Naturally, the two Oscar winners make for a fine romantic pairing, as Redford’s charm goes well with the easy-going nature of Spacek. Treating these characters and the audience like adults, The Old Man & the Gun doesn’t even find itself concerned with spelling out the position these people are in. Tucker does tell Jewel about who he is, but the movie knows it’s better not to get bogged down in the specifics of that conversation, letting these two continue getting to know each other in a realistically minimalist way instead.
On top of the admiration an audience will already find in Tucker, Casey Affleck co-stars as a scruffy detective that finds some mild amusement in chasing after Tucker and his “Over The Hill Gang” (the fellow accomplices played by Danny Glover and Tom Waits).

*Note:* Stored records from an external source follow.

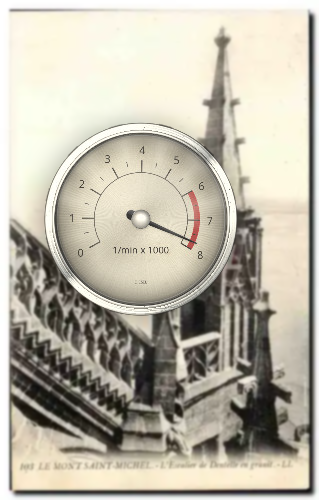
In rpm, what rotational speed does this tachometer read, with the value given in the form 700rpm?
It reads 7750rpm
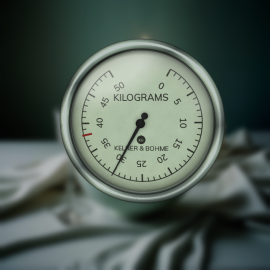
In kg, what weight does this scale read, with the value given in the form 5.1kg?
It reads 30kg
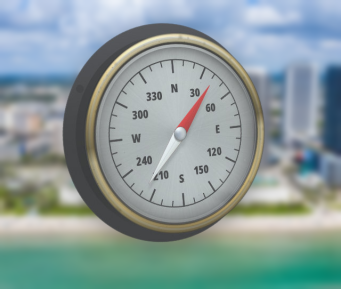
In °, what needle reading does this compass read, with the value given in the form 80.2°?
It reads 40°
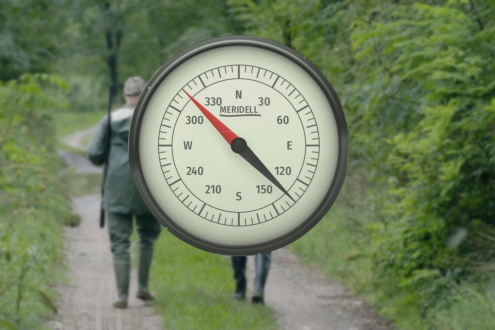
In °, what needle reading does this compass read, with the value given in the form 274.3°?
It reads 315°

While Affleck, once again, finds a way to make doing as little as possible somehow work in developing a very lived-in character, there’s an early promise that his role as the cop going after the robber is not one in which the inevitability of a shootout is on the line. A key meetup is played with a considerable amount of restraint and respect, but this isn’t Heat, it’s a chance to dig into a somewhat mythic figure.
For a film about a bank robbery, The Old Man & the Gun sits about as far away from the action as it can. We rarely see the heists play out in full. By the time some scenarios build towards any form of violence, the film cuts to the aftermath. Lowery does find a certain level of joy in showing Redford’s winning smile during some high-speed pursuits, although those moments feel less about the tense-nature of the situation, and more like a way of having a hand in adding to the iconography of such a presence.
It doesn’t hurt to see The Sundance Kid having the time of his life here. In one scene, Affleck’s character finds surveillance footage of Tucker, right before a heist, and notes that he seems to be smiling. There’s nothing about the enthusiasm in Redford’s performance that would suggest otherwise. Endpoint or not, Redford is not ready to break his sense of calm. He gets to embrace the qualities that have made him a movie star with enough thought going on behind the eyes to keep him involved in quality projects during his decades-long career.
Well-shot, not lacking in throwback style, and fitted with a cool jazzy score by Lowery regular Daniel Hart, The Old Man & the Gun is another inspired opportunity for Redford to shine. It only helps that everyone around him is on the same track. The film revels in the simple pleasures of telling a grounded, relaxed story, and that’s plenty fine when the heroic bank robber you are watching barely even wants to show you the loaded weapon he brought along, just in case things get hectic. He’d rather smile politely and insist you give him the money instead and this film works that angle with ease.